How to interpret the count= in the final assembly #75

Closed fanhuan closed 5 years ago

fanhuan commented 5 years ago

Hi,

What I understand is that this count is the result of the abundance estimation and each read is weighted based on how many scaffolds it is contributing to. But I've seen many with count lower than 1. Should we get rid of them for quality control purpose?

Thanks ahead.

ppericard commented 5 years ago

Hi @fanhuan,

Short answer, you can probably filter out scaffolds with count < 1.

For the quantification step, we remap the rRNA reads onto the scaffolds with SortMeRNA, and we allow a read to align on up to 10 different scaffolds. Therefore, if a read is very specific to a single specie/strain/sequence it will only align on a single scaffold. On the contrary, if a read comes from a very conserved region, it could be aligned with a similar score on many different scaffolds.

Our quantification algorithm tries to take into account that variability in sequence conservation profile by weighting each read inversely proportionally to the number of good alignments (having scores greater of equal than 99% of the best alignment score for that read). If a read was aligned on a single scaffold, it will add 1 to the count for this scaffold. If a read was aligned on several (n) scaffolds, we add 1/n to the count of each scaffold. So for example, if a read was aligned on 10 scaffolds, we would add 0.1 (1/10) to the count of each of these scaffolds.

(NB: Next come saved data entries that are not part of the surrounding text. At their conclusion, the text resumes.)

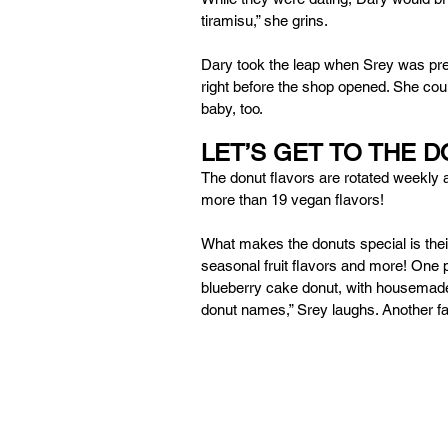
tiramisu,” she grins. 
Dary took the leap when Srey was pregna
right before the shop opened. She coul
baby, too. 
LET’S GET TO THE 
The donut flavors are rotated weekly 
more than 19 vegan flavors! 
What makes the donuts special is their
seasonal fruit flavors and more! One p
blueberry cake donut, with housemade 
donut names,” Srey laughs. Another fav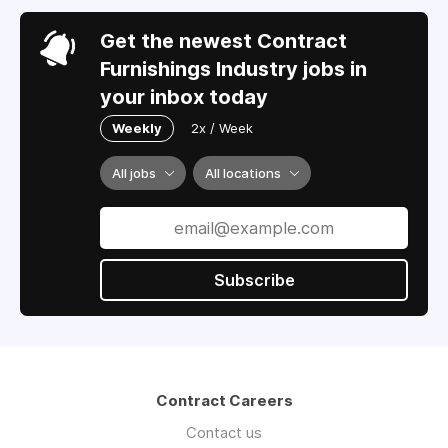
Get the newest Contract
Furnishings Industry jobs in
your inbox today
Weekly
2x / Week
All jobs
All locations
Subscribe
Contract Careers
Contact us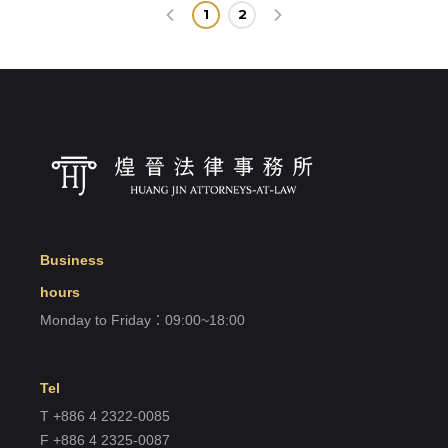
1
2
Business
hours
Monday to Friday：09:00~18:00
Tel
T +886 4 2322-0085
F +886 4 2325-0087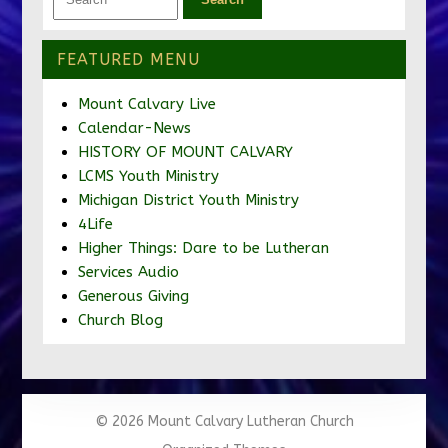
FEATURED MENU
Mount Calvary Live
Calendar-News
HISTORY OF MOUNT CALVARY
LCMS Youth Ministry
Michigan District Youth Ministry
4Life
Higher Things: Dare to be Lutheran
Services Audio
Generous Giving
Church Blog
© 2026 Mount Calvary Lutheran Church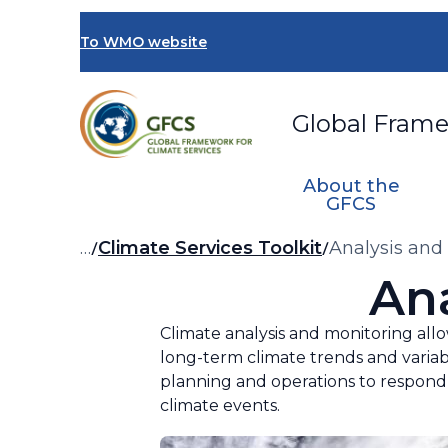
Skip
to
To WMO website
main
content
Global Frame
About the
GFCS
Breadcrumb
…
Climate Services Toolkit
Analysis and
An
Climate analysis and monitoring allo
long-term climate trends and variabi
planning and operations to respond 
climate events.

When comparing the quantification obtained with this method to simulated datasets with known abundances we showed that our quantification method gave results much closer to the truth than the quantification obtained with EMIRGE (Table 2 of the paper).

As for scaffolds with count lower than 1, it means that those scaffold are supported by only a few reads that are also mapped onto other scaffolds. The only risk in removing those is that if you have a very low abundance specie and that for some reason there is still some redundancy in the scaffolds, then you might drop a real sequence. But this seems unlikely, and you probably can filter out those scaffolds without loosing any relevant info. We might even add that filter to the pipeline so that those scaffolds are filtered out automatically.

Cheers Pierre

fanhuan commented 5 years ago

Thank you very much for the detailed explanation Pierre. I look forward to the new enhancement.